Top of Listed records
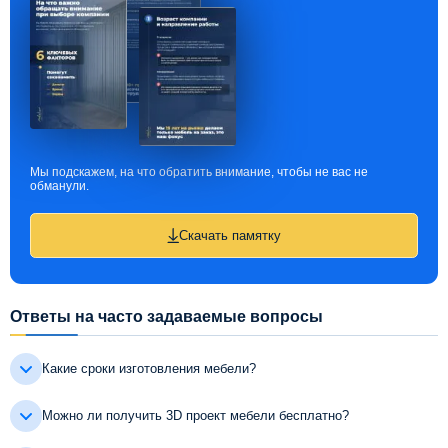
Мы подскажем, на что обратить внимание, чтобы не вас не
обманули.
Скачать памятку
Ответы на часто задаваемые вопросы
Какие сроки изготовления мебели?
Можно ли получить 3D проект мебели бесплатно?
Bottom of Listed records
Top of Listed records
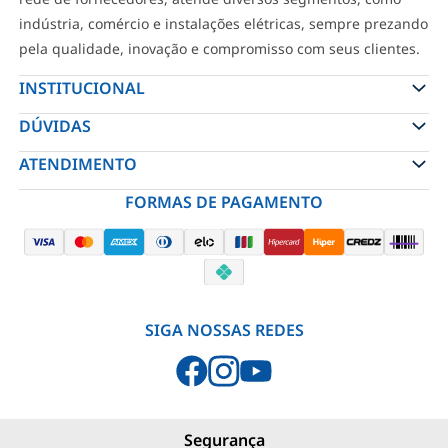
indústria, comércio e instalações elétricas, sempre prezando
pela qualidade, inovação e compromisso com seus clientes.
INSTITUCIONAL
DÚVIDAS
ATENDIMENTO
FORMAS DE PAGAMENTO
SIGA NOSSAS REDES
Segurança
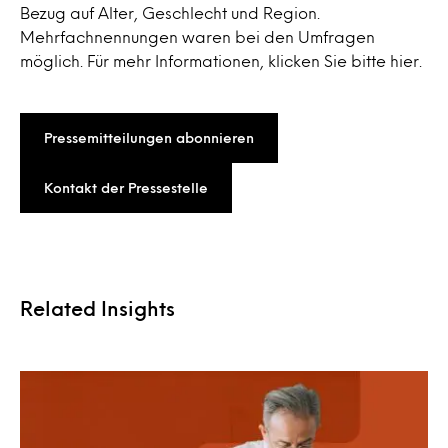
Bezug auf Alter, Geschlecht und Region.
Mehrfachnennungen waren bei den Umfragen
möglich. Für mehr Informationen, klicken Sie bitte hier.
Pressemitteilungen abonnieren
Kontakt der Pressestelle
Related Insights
Bottom of Listed records
Top of Listed records
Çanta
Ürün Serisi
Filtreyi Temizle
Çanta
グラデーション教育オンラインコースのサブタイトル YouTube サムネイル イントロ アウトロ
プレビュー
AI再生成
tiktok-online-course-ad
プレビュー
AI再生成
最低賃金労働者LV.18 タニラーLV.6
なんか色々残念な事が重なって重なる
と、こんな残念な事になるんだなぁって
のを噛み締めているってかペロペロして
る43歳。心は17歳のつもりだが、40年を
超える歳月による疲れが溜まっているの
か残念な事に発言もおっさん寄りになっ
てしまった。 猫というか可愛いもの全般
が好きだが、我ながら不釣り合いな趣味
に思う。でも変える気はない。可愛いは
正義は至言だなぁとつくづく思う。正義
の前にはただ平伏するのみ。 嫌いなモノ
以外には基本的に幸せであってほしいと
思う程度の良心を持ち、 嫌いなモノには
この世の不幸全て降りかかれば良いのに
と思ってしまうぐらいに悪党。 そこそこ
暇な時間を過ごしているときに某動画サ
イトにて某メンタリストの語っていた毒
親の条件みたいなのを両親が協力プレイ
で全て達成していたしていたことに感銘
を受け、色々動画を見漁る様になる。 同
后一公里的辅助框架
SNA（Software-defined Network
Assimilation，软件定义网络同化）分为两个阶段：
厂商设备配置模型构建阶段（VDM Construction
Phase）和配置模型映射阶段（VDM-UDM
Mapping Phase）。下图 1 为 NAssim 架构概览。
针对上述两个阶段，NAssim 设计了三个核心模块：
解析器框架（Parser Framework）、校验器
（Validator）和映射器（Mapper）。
Bottom of Listed records
Exercise prompt:
The required answer is each line of the data in which the word "Phase" appears.

Result for this task:
Phase）和配置模型映射阶段（VDM-UDM
Mapping Phase）。下图 1 为 NAssim 架构概览。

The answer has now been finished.